Marcello Macchia in arte Maccio Capatonda, che insieme a Danilo Carlani ha scritto e diretto il film anche con l'aiuto di Alessio Dogana, ha definito il suo terzo lungometraggio "una distodramedy", in sostanza una commedia drammatica distopica. In realtà c'è molta più commedia - quasi mai non sense - che dramma e la distopia è in verità un'ucronia, dato che l'intreccio fantascientifico ha come presupposto un percorso diverso dalla storia che conosciamo. Ma "va bene lo stesso" (per citare l'amico comico Valerio Lundini), soprattutto perché il what if messo in piedi da Maccio è sensibilmente malinconico al netto della sua spiccata anima comica insieme riflessiva ed esilarante.

OBIETTIVO DELL'ESERCIZIO
Riscrivi il passo del testo sul film che comincia con "Marcello Macchia in" e prosegue fino a "riflessiva ed esilarante.", mettendo "film" al posto di "lungometraggio". L'elenco riportato qui non ha alcun legame con il testo sul film.

INFORMAZIONI RIPORTATE
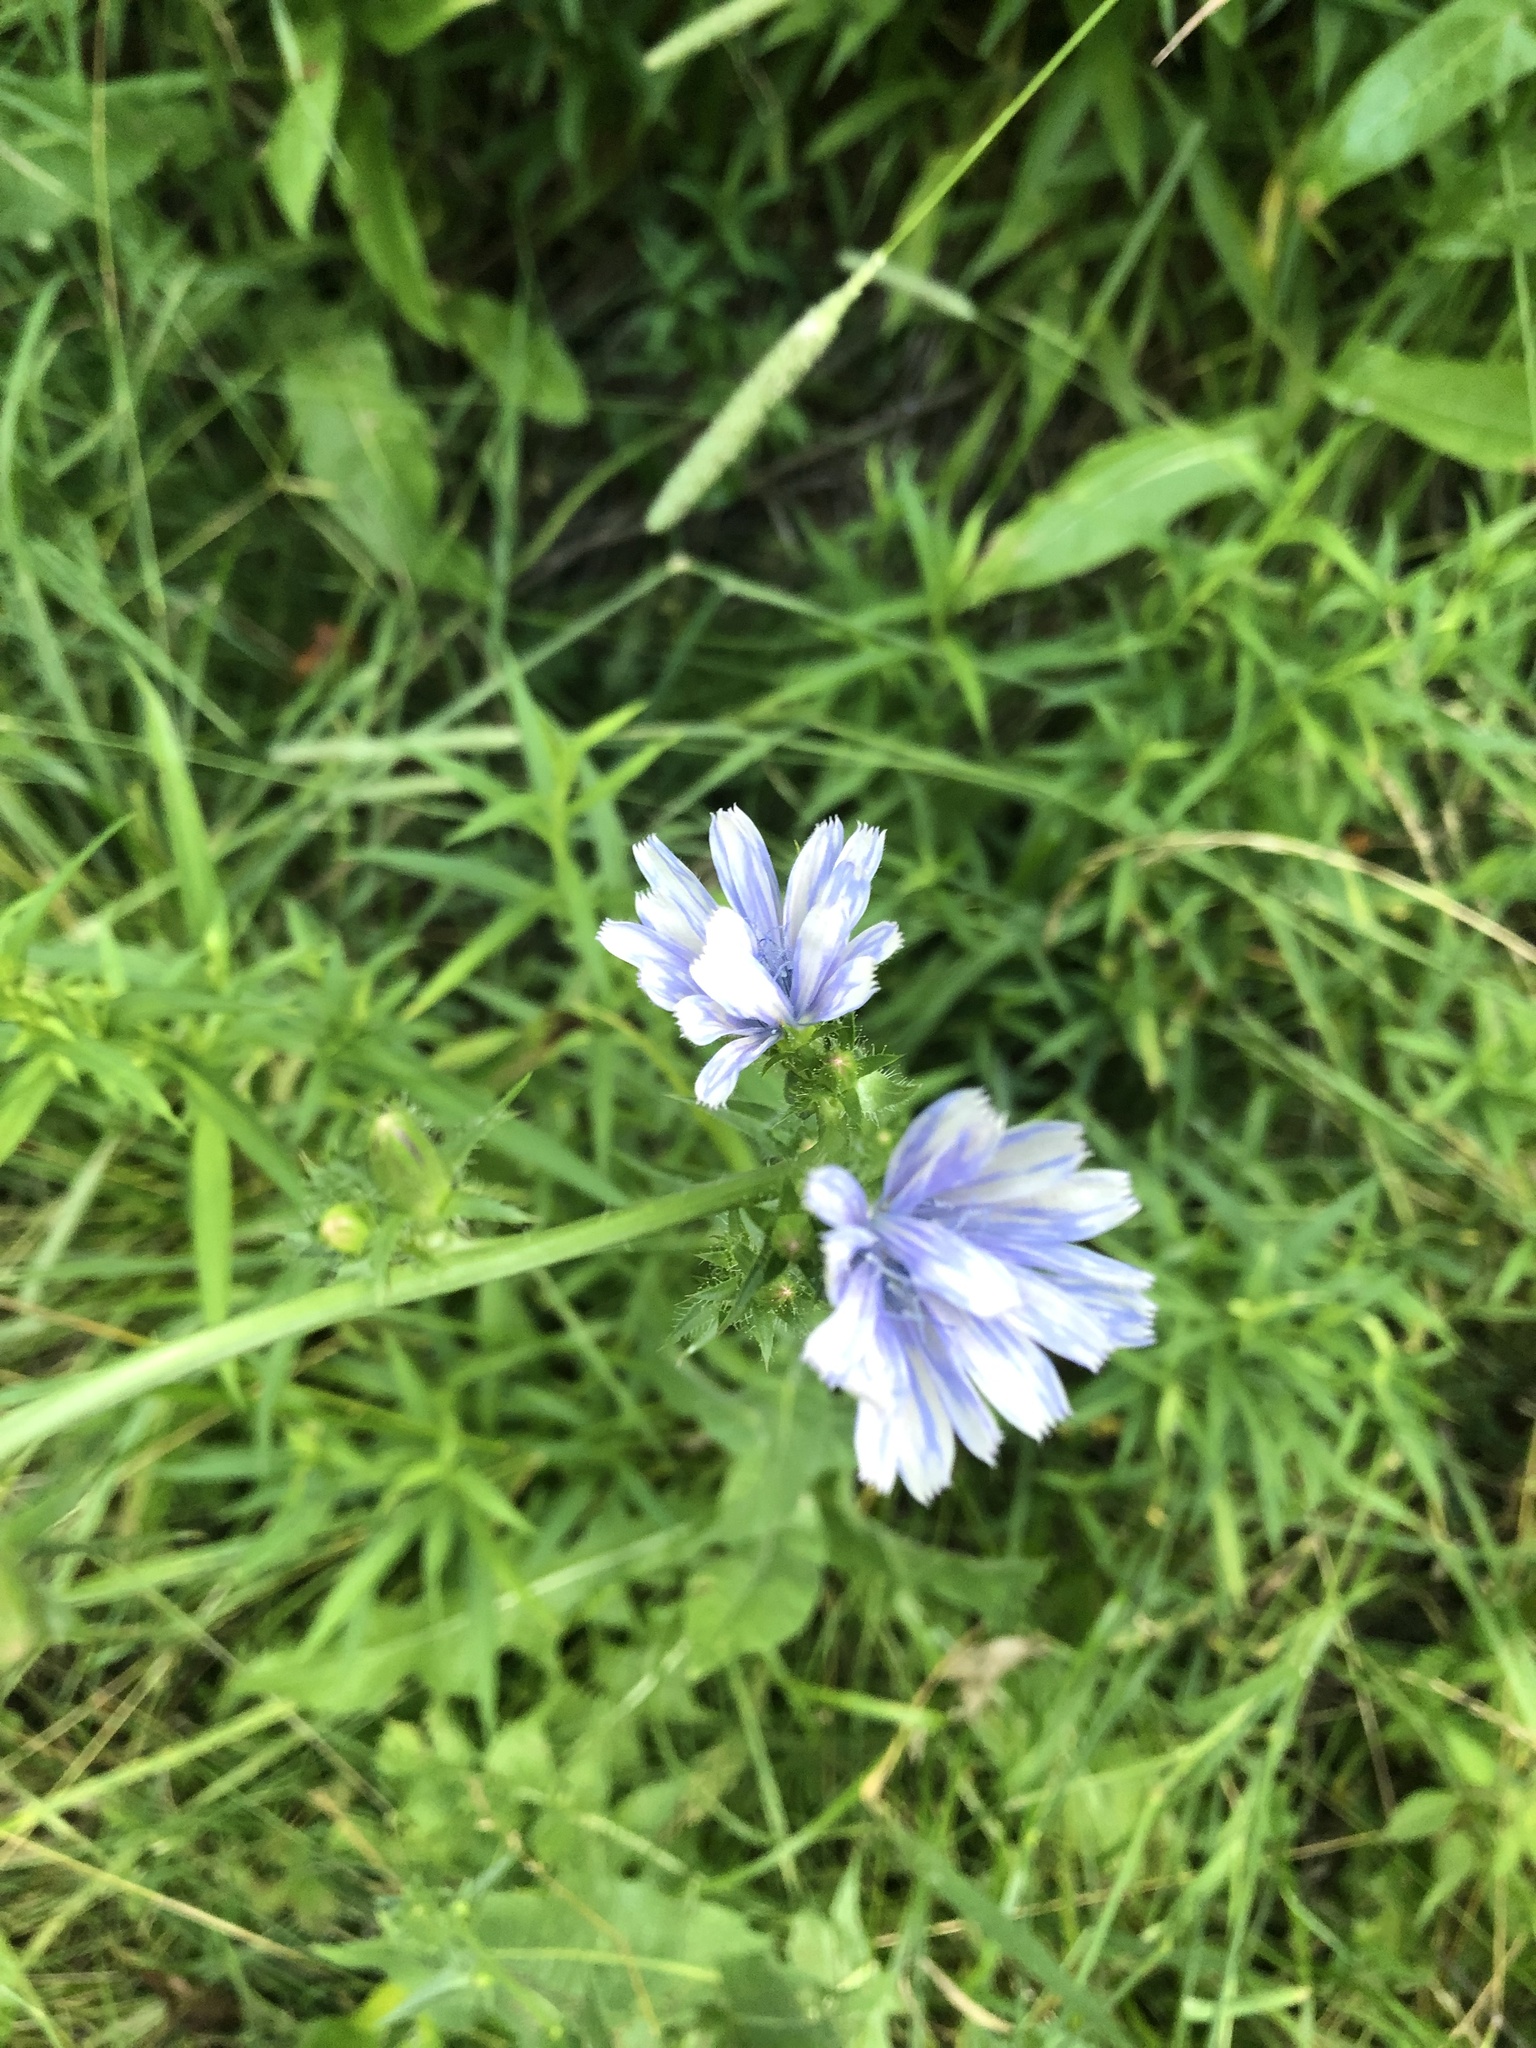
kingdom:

SOLUZIONE COMPLETA
Marcello Macchia in arte Maccio Capatonda, che insieme a Danilo Carlani ha scritto e diretto il film anche con l'aiuto di Alessio Dogana, ha definito il suo terzo film "una distodramedy", in sostanza una commedia drammatica distopica. In realtà c'è molta più commedia - quasi mai non sense - che dramma e la distopia è in verità un'ucronia, dato che l'intreccio fantascientifico ha come presupposto un percorso diverso dalla storia che conosciamo. Ma "va bene lo stesso" (per citare l'amico comico Valerio Lundini), soprattutto perché il what if messo in piedi da Maccio è sensibilmente malinconico al netto della sua spiccata anima comica insieme riflessiva ed esilarante.